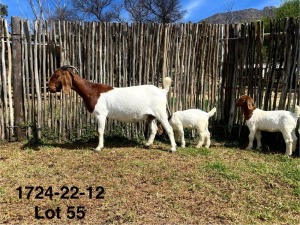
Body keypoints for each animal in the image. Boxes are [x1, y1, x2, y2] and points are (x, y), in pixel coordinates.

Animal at [48, 66, 177, 152]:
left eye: (57, 75)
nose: (49, 88)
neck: (91, 90)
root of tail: (162, 91)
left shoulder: (101, 114)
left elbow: (100, 131)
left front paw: (98, 148)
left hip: (160, 113)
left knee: (169, 129)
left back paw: (172, 148)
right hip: (151, 115)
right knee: (154, 129)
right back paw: (148, 145)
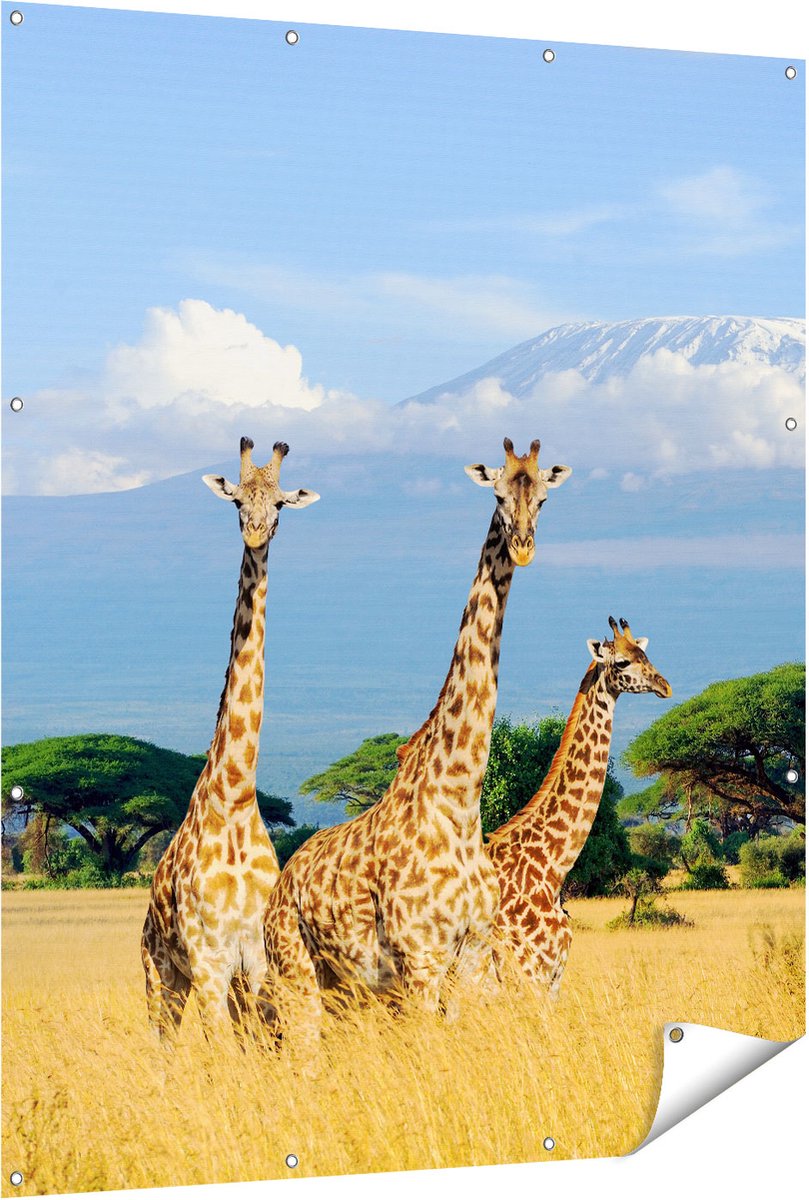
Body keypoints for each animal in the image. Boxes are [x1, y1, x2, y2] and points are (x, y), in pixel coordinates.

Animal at [141, 437, 319, 1041]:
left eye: (281, 503)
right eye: (238, 500)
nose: (257, 532)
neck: (237, 796)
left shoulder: (256, 961)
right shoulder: (209, 960)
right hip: (160, 976)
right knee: (162, 1043)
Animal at [262, 438, 572, 1049]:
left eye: (545, 499)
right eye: (497, 494)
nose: (523, 547)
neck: (459, 800)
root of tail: (282, 885)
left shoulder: (472, 956)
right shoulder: (421, 960)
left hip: (347, 988)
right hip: (296, 971)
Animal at [485, 616, 671, 996]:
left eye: (645, 653)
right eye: (622, 662)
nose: (666, 686)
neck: (551, 868)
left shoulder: (552, 980)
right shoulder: (529, 976)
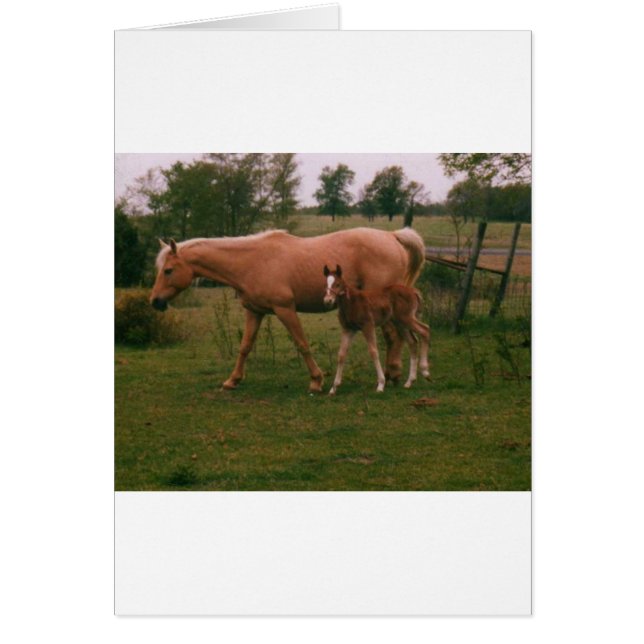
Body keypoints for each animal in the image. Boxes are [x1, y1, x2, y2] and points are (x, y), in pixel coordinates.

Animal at [323, 264, 430, 394]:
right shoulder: (348, 329)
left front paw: (381, 384)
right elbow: (341, 354)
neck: (351, 302)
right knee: (412, 342)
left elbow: (373, 351)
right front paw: (334, 387)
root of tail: (413, 291)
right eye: (326, 283)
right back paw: (410, 381)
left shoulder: (368, 325)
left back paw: (425, 371)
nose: (327, 300)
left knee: (425, 330)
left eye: (338, 284)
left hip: (406, 318)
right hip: (400, 323)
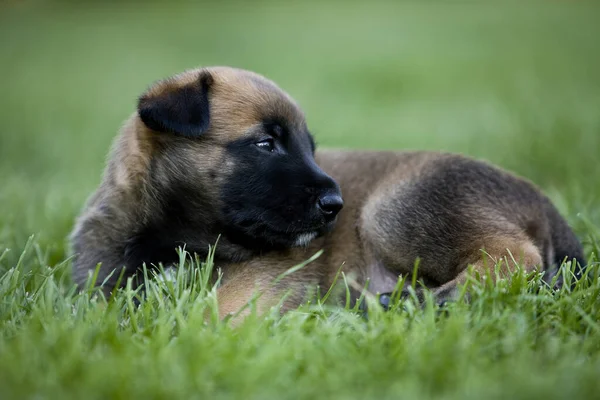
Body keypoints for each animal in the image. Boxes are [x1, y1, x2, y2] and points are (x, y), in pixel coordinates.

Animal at [70, 66, 584, 318]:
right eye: (266, 143)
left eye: (309, 148)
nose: (335, 205)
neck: (175, 238)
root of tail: (543, 202)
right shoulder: (100, 278)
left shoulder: (267, 278)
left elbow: (217, 312)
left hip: (393, 209)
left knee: (514, 256)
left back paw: (422, 302)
──────
Work to complete: Your answer must be the full listing, reproduced word for word, without its pictures.

Answer to this problem:
Body keypoints for each animal in the image. Boxes are [x1, y1, x2, y2] and points are (x, y), in pixel coordinates.

Animal at [48, 66, 177, 152]:
left eye: (57, 75)
nose: (49, 88)
neck: (91, 90)
root of tail: (162, 91)
left shoulder: (101, 114)
left elbow: (100, 131)
left front paw: (98, 148)
left hip: (160, 113)
left knee: (169, 129)
left back paw: (172, 148)
right hip: (151, 115)
right knee: (154, 129)
right back paw: (148, 145)
Body keypoints for each animal in the image. Boxes are [x1, y1, x2, y2] and points are (x, y), in pixel coordinates.

Animal at [141, 437, 319, 1041]:
left eye: (281, 503)
right eye: (238, 500)
nose: (257, 532)
neck: (237, 796)
left shoulder: (256, 961)
right shoulder: (209, 960)
right hip: (160, 976)
right knee: (162, 1043)
Animal at [262, 438, 572, 1049]:
left eye: (545, 499)
right eye: (497, 494)
nose: (523, 547)
neck: (459, 800)
root of tail: (282, 885)
left shoulder: (472, 956)
right shoulder: (421, 960)
left hip: (347, 988)
right hip: (296, 971)
Animal at [485, 616, 671, 996]:
left eye: (645, 653)
right eye: (622, 662)
nose: (666, 686)
neck: (551, 868)
left shoulder: (552, 980)
right shoulder: (529, 976)
Body keypoints for each animal in the image. Boxes are [x1, y1, x2, y2] and points are (x, y), in pixel coordinates.

Animal at [323, 264, 430, 394]:
right shoulder: (348, 329)
left front paw: (381, 384)
right elbow: (341, 354)
neck: (351, 302)
right knee: (412, 342)
left elbow: (373, 351)
right front paw: (334, 387)
root of tail: (413, 291)
right eye: (326, 283)
right back paw: (410, 381)
left shoulder: (368, 325)
left back paw: (425, 371)
nose: (327, 300)
left knee: (425, 330)
left eye: (338, 284)
left hip: (406, 318)
right hip: (400, 323)
Body keypoints for each animal in the image. Boxes are [x1, y1, x2, y2] and points are (x, y), in pixel coordinates.

Animal at [70, 66, 584, 318]:
right eye: (266, 143)
left eye: (309, 148)
nose: (335, 205)
neck: (175, 238)
root of tail: (543, 202)
right shoulder: (100, 278)
left shoulder: (267, 278)
left elbow: (217, 312)
left hip: (393, 209)
left knee: (514, 256)
left back paw: (422, 302)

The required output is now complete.